* _Auswahl_:
===

Die Zahlen sind recht hilfreich und z.T. erstaunlich, aber letztlich entscheidet bei mir immer die Funktionalität beim Kauf. D.h. nur bei Gleichstand nach funktionellen Kriterien werde ich entsprechend Zuverlässigkeit auswählen. Die Werte der OCZ-SSD's mit mehr als 5% Ausfallrate sind schon erstaunlich. Allerdings hat der Indilix-Everest-Chip der Petrol und Octane technologisch ja auch schon ein paar Jahre auf dem Buckel und die Vertex 2 und Plus sind technisch auch nicht mehr so taufrisch. Wenn ich mir die Auswahl bei Geizhals anschaue (Solid State Drives (SSD) mit Controller: Indilinx Everest Preisvergleich | Geizhals Deutschland), würde ich sagen: da hat (nur !) OCZ bei der Auswahl des Controllers der Petrol und Octane voll in die Sch... gegriffen. Also nicht ganz ein Marken-Problem, aus dem sich dann einfach auf die anderen Produkte schließen lässt. Bzgl. Vertex 2 mit in diesem Fall SandForce SF-1200 Chip  auch wieder der Blick zu den aktuellen Anbietern bei Geizhals (Solid State Drives (SSD) mit Controller: SandForce SF-1200 Preisvergleich | Geizhals Deutschland). Da fällt mir z.B. auf, dass von anderen Herstellern neben OCZ in o.g. Statistik keiner auftaucht. Könnte also auch ein Technologie- und kein Hersteller-(Qualitäts-)Problem sein. Beim Markteintritt der SandForce SF-1200 SSD's waren sie den Alternativen bzgl. Leistung eindeutig überlegen und die Probleme hatte nicht nur OCZ sondern z.B. auch Corsair, die gar nicht mehr SSD's mit diesem Chip produzieren. Wenn man also ein wenig hinter die Zahlen blickt, erklären und relativieren sich bestimmte statistische (!) Tendenzen dann doch ein wenig.

===

* _Datensatz_:
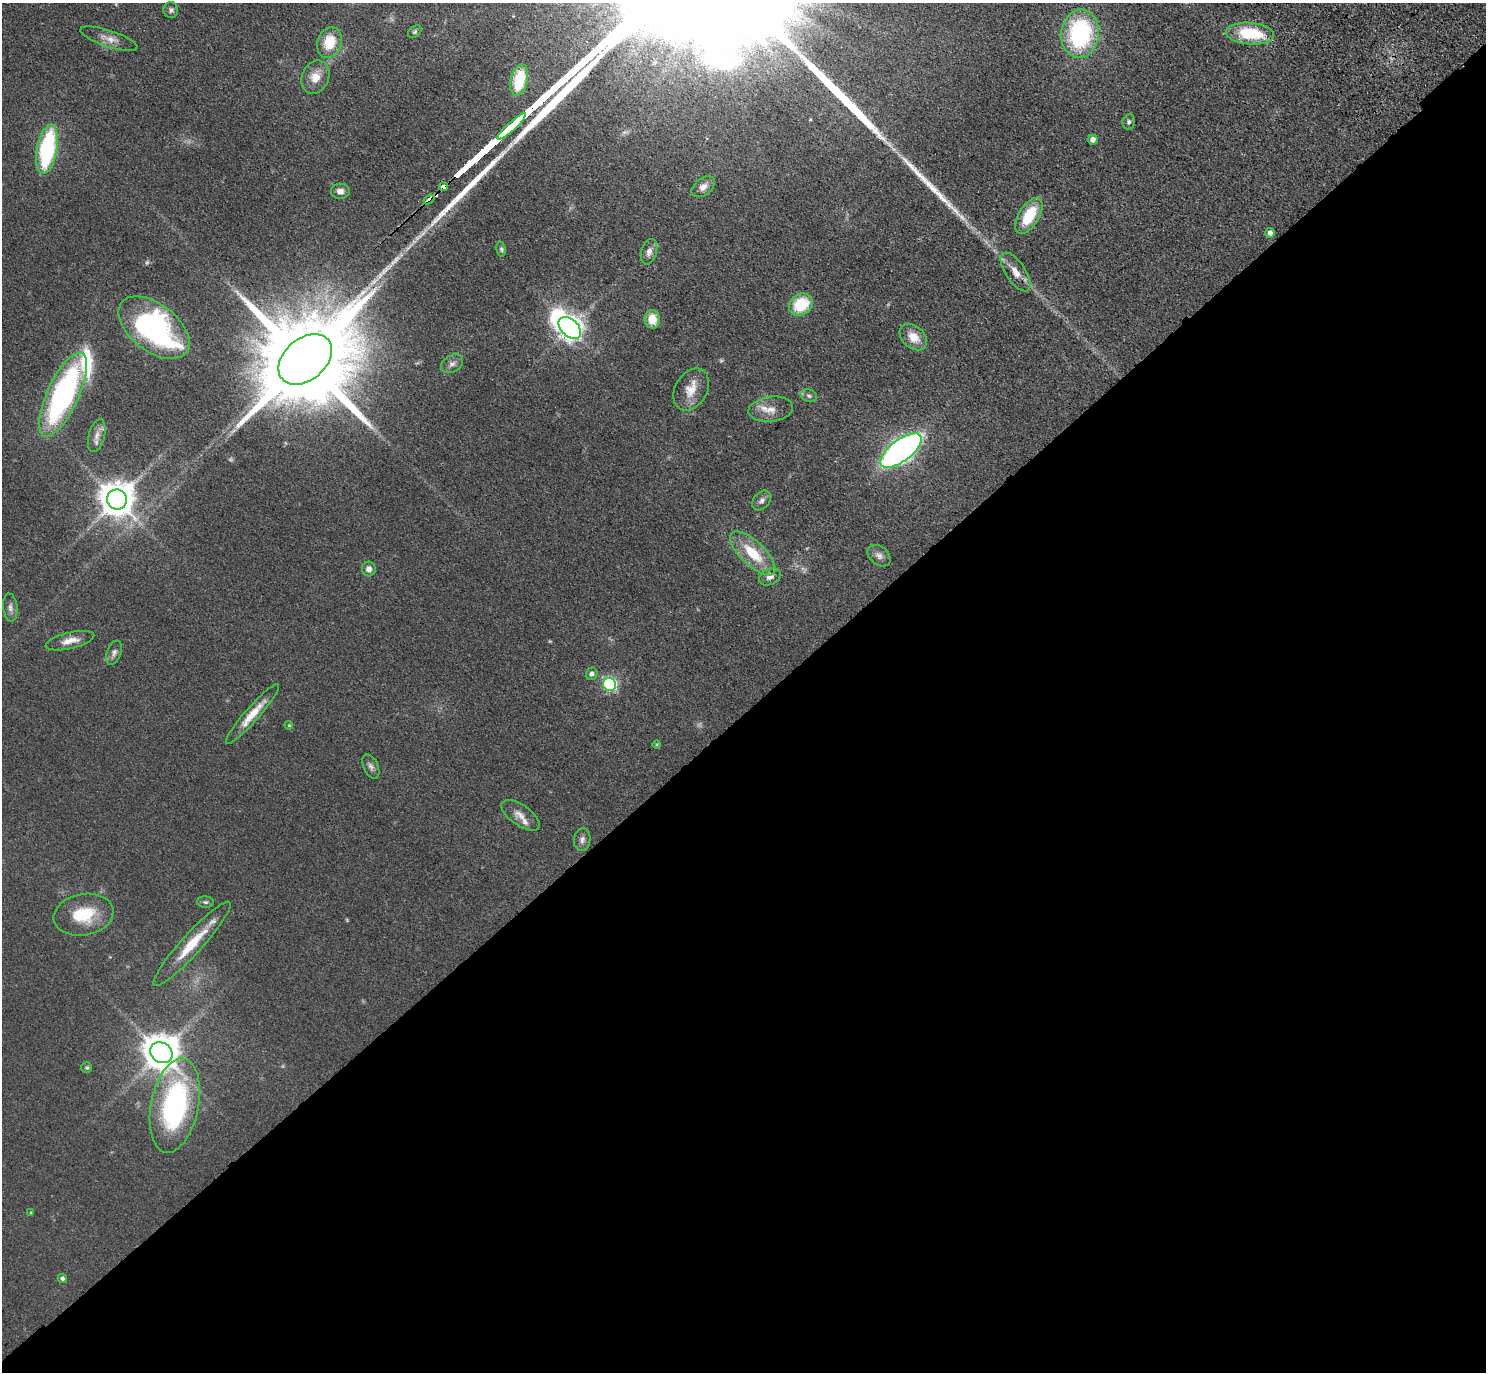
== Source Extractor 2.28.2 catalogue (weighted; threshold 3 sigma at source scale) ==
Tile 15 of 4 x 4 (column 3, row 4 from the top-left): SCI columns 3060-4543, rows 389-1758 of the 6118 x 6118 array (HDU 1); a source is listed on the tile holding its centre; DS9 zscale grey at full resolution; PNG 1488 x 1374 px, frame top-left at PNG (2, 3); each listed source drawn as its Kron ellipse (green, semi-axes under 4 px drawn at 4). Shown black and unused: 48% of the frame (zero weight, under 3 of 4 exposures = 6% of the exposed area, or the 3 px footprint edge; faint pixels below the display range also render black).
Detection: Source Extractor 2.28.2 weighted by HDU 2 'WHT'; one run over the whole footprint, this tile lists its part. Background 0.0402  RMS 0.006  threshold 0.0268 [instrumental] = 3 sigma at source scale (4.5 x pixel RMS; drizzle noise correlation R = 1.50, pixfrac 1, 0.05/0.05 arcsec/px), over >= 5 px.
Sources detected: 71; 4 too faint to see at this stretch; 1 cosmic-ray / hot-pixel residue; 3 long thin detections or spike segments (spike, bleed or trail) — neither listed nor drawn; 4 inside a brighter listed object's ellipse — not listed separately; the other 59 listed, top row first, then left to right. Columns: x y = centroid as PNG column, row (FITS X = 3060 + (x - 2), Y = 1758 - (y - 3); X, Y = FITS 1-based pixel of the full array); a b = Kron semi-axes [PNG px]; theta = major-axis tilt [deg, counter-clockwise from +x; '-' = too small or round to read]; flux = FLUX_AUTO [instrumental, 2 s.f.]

===

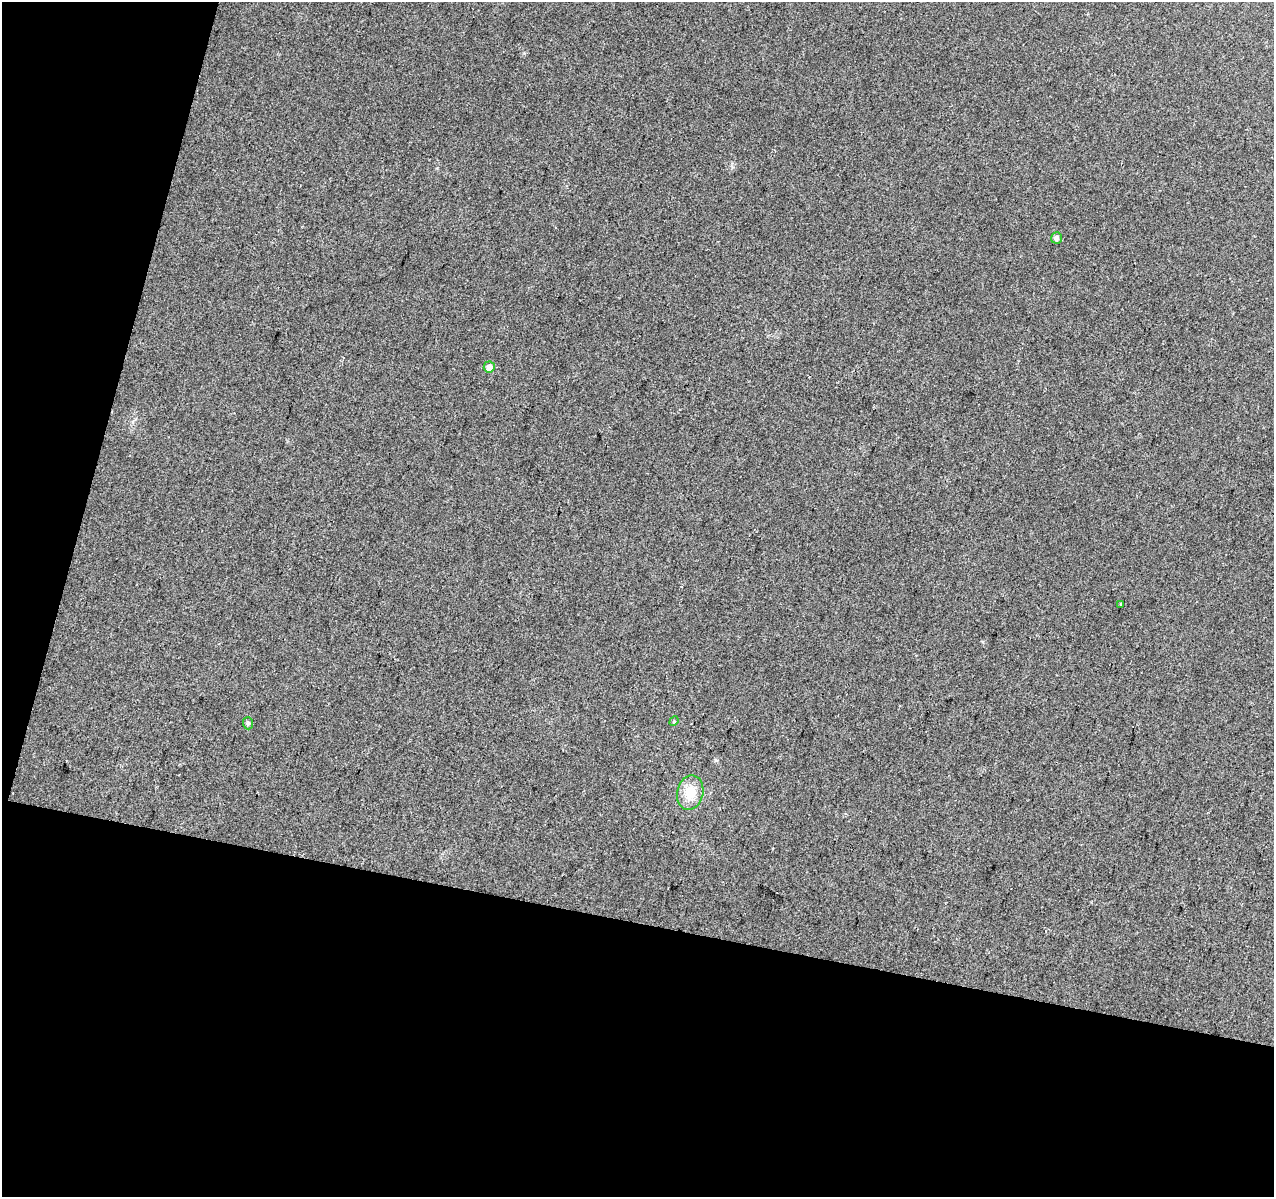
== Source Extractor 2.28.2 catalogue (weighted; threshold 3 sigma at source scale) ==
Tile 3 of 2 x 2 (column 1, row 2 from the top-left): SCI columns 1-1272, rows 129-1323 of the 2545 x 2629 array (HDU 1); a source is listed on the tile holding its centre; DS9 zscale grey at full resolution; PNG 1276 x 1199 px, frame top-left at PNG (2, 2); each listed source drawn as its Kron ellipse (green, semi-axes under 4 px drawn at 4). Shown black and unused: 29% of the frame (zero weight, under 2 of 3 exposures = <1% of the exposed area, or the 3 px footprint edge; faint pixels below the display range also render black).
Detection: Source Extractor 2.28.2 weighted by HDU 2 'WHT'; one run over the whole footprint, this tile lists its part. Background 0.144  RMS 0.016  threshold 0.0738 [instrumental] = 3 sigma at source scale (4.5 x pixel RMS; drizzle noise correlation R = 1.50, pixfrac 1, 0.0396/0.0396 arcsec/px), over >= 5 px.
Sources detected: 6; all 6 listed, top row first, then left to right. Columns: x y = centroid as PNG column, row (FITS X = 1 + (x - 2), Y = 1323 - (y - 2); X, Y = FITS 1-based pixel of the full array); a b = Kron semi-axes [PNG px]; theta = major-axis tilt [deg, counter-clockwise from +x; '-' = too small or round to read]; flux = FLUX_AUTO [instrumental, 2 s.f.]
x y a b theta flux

===

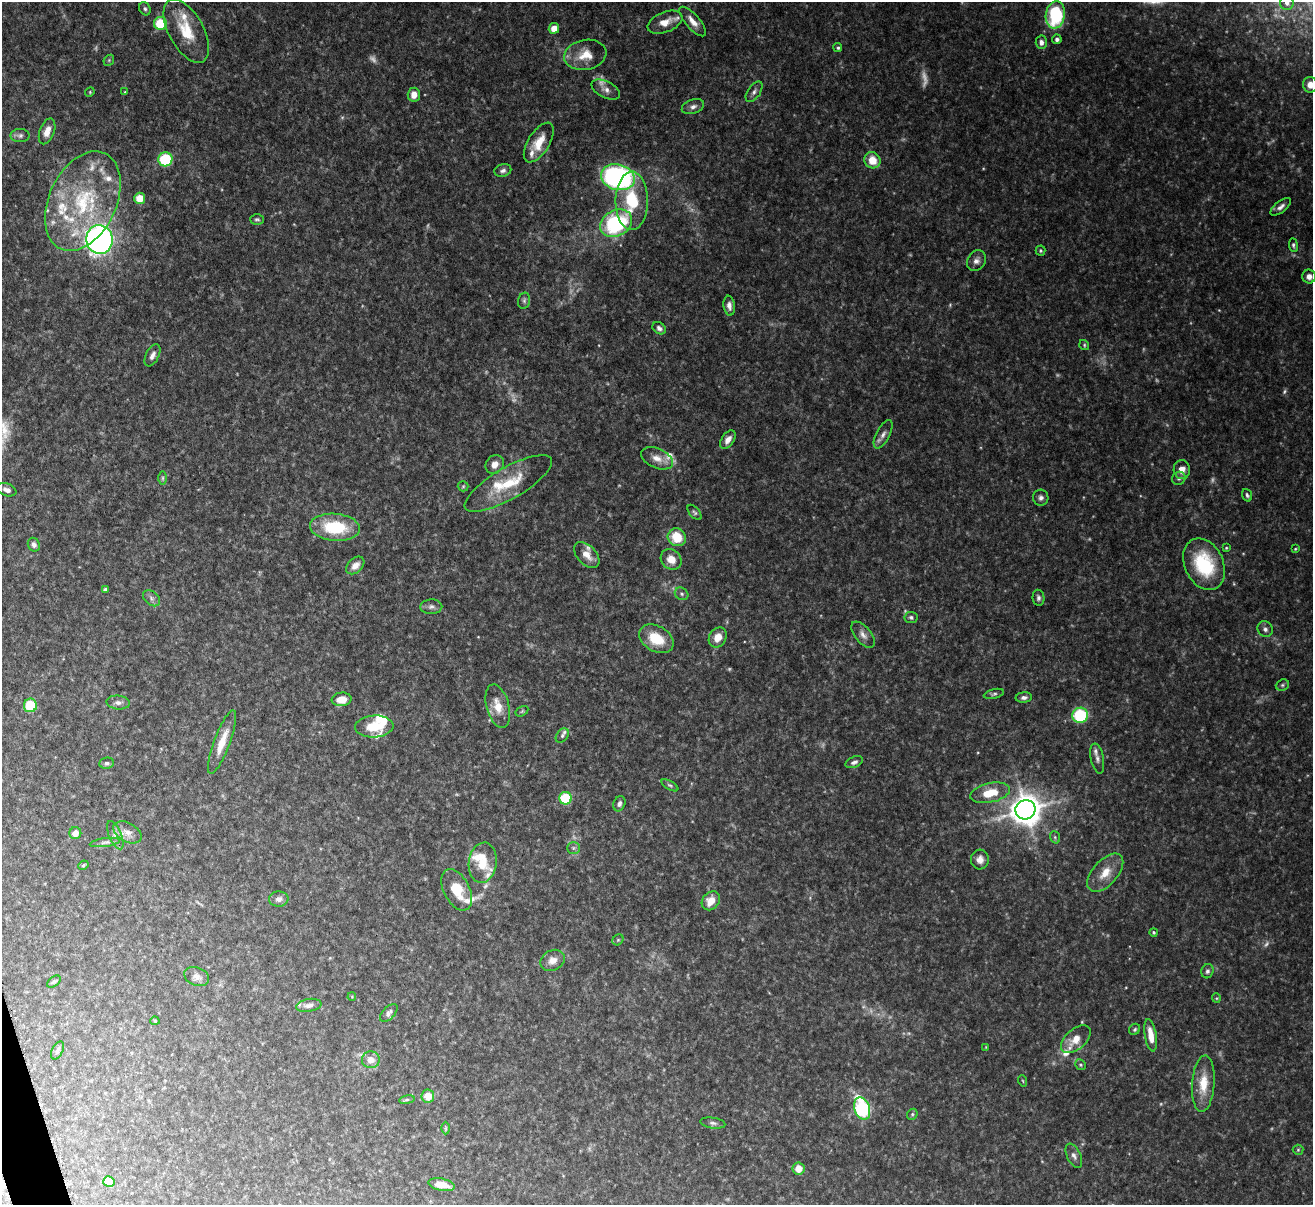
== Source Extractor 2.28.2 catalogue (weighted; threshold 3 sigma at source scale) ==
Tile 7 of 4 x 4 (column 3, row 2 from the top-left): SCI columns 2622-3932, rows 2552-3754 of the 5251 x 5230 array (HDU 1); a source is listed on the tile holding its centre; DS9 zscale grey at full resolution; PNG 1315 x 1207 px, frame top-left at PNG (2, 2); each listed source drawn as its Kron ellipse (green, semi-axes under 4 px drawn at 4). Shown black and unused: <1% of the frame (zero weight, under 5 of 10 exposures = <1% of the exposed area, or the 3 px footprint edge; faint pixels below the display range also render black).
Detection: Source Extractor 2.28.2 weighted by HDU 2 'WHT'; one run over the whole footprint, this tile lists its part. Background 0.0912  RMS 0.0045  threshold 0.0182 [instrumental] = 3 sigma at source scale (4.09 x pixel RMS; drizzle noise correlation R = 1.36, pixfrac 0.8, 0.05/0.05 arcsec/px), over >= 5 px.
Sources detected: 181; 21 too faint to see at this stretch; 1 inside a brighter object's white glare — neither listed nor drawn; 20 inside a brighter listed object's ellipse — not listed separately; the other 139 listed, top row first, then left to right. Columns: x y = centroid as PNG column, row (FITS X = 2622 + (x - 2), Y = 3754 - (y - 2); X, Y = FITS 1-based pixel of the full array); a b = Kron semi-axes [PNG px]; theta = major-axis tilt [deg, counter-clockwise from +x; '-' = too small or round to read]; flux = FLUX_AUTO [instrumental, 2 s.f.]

===

* _Gegebene Aufgabe_:
Wiederhole bitte den Beitrag über SSD-Ausfallraten von oben vollständig und Wort für Wort.

* _Vollständige Ausgabe_:
Die Zahlen sind recht hilfreich und z.T. erstaunlich, aber letztlich entscheidet bei mir immer die Funktionalität beim Kauf. D.h. nur bei Gleichstand nach funktionellen Kriterien werde ich entsprechend Zuverlässigkeit auswählen. Die Werte der OCZ-SSD's mit mehr als 5% Ausfallrate sind schon erstaunlich. Allerdings hat der Indilix-Everest-Chip der Petrol und Octane technologisch ja auch schon ein paar Jahre auf dem Buckel und die Vertex 2 und Plus sind technisch auch nicht mehr so taufrisch. Wenn ich mir die Auswahl bei Geizhals anschaue (Solid State Drives (SSD) mit Controller: Indilinx Everest Preisvergleich | Geizhals Deutschland), würde ich sagen: da hat (nur !) OCZ bei der Auswahl des Controllers der Petrol und Octane voll in die Sch... gegriffen. Also nicht ganz ein Marken-Problem, aus dem sich dann einfach auf die anderen Produkte schließen lässt. Bzgl. Vertex 2 mit in diesem Fall SandForce SF-1200 Chip  auch wieder der Blick zu den aktuellen Anbietern bei Geizhals (Solid State Drives (SSD) mit Controller: SandForce SF-1200 Preisvergleich | Geizhals Deutschland). Da fällt mir z.B. auf, dass von anderen Herstellern neben OCZ in o.g. Statistik keiner auftaucht. Könnte also auch ein Technologie- und kein Hersteller-(Qualitäts-)Problem sein. Beim Markteintritt der SandForce SF-1200 SSD's waren sie den Alternativen bzgl. Leistung eindeutig überlegen und die Probleme hatte nicht nur OCZ sondern z.B. auch Corsair, die gar nicht mehr SSD's mit diesem Chip produzieren. Wenn man also ein wenig hinter die Zahlen blickt, erklären und relativieren sich bestimmte statistische (!) Tendenzen dann doch ein wenig.